This afternoon, I interviewed Ari Up from British first-generation punk band the Slits. OffBeat.com will run some of that interview later this year when the band’s new album, Trapped Animal, is released. Perhaps the most fascinating part of the interview was her regular use of the word “revolution” to describe the British punk moment circa 1975-1976.
It’s not that I disagree. Through the ’80s and ’90s, I said a number of times that if you missed 1976 punk, the culture must be very confusing thing. Punk sparked so many artistic and intellectual trains of thought that its remote effects could be seen in such American network television shows as Moonlighting and Late Night with David Letterman. (Now I suspect that the effects of punk have been a part of the culture long enough that they seem normalized and not disorienting at all.)
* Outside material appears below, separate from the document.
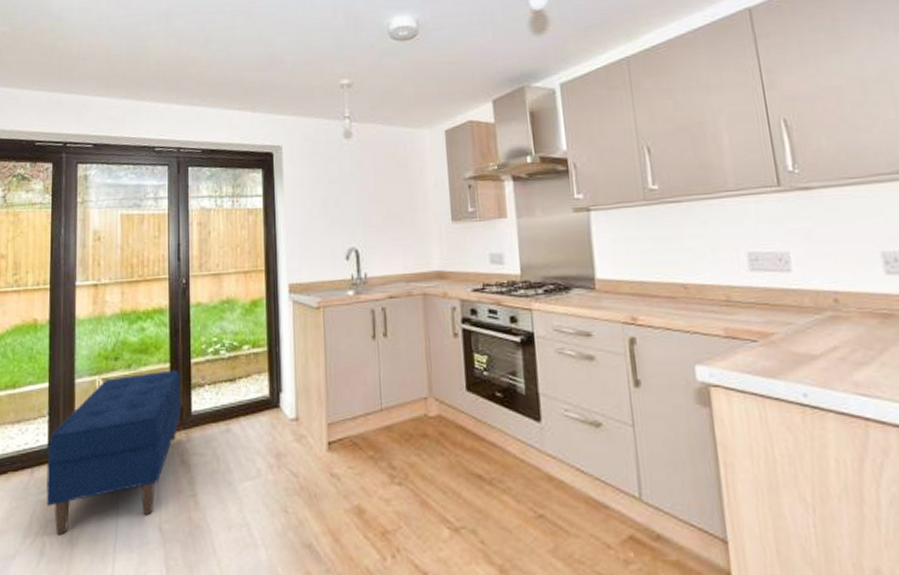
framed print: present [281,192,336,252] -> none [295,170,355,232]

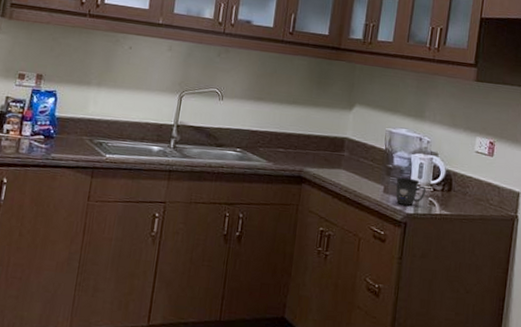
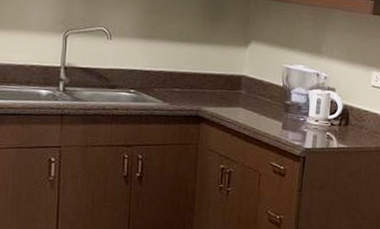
mug: present [395,177,426,206] -> none [294,113,324,141]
Nor do I question that it felt like she was fighting a revolution. She has talked about being stabbed, about being harrassed by the police, about being in constant conflict with Teds and National Front racists, and other punks of that era have told similar stories. Now that pop music is so thoroughly commodified, it’s hard to imagine Caetano Veloso and Gilberto Gil going to prison for making it wrong, and it’s hard to imagine a country up in arms over the thoughts and music of “200 people, tops,” she says.
The oddity of her use of “revolution” came in her way of talking as if time hasn’t passed. She was pleased when I said the new CD sounds like a natural continuation from Cut, then talked about time and the future in a way that I want to save for later (sorry), and throughout the interview, there was little sense of Ari Up circa 2009 reflecting on Ari Up, 1976. That made me wonder how much of her revolutionary consciousness is modern and how much of it she had then. Has she made herself seem wiser than she was?
She couldn’t make herself seem more ahead of her time than Cut already does. It remains one of the few punk albums that truly invented its own music – something apart from fast pop-rock. The structures and melodies are atypical and personal, and its reggae pulse is far more integral than it was for any punk band until Public Image, Ltd.
… and she spoke a language New Orleanians would understand when she bemoaned the state of the music punk reacted to: “Where’s the bass? Where’s the bass?”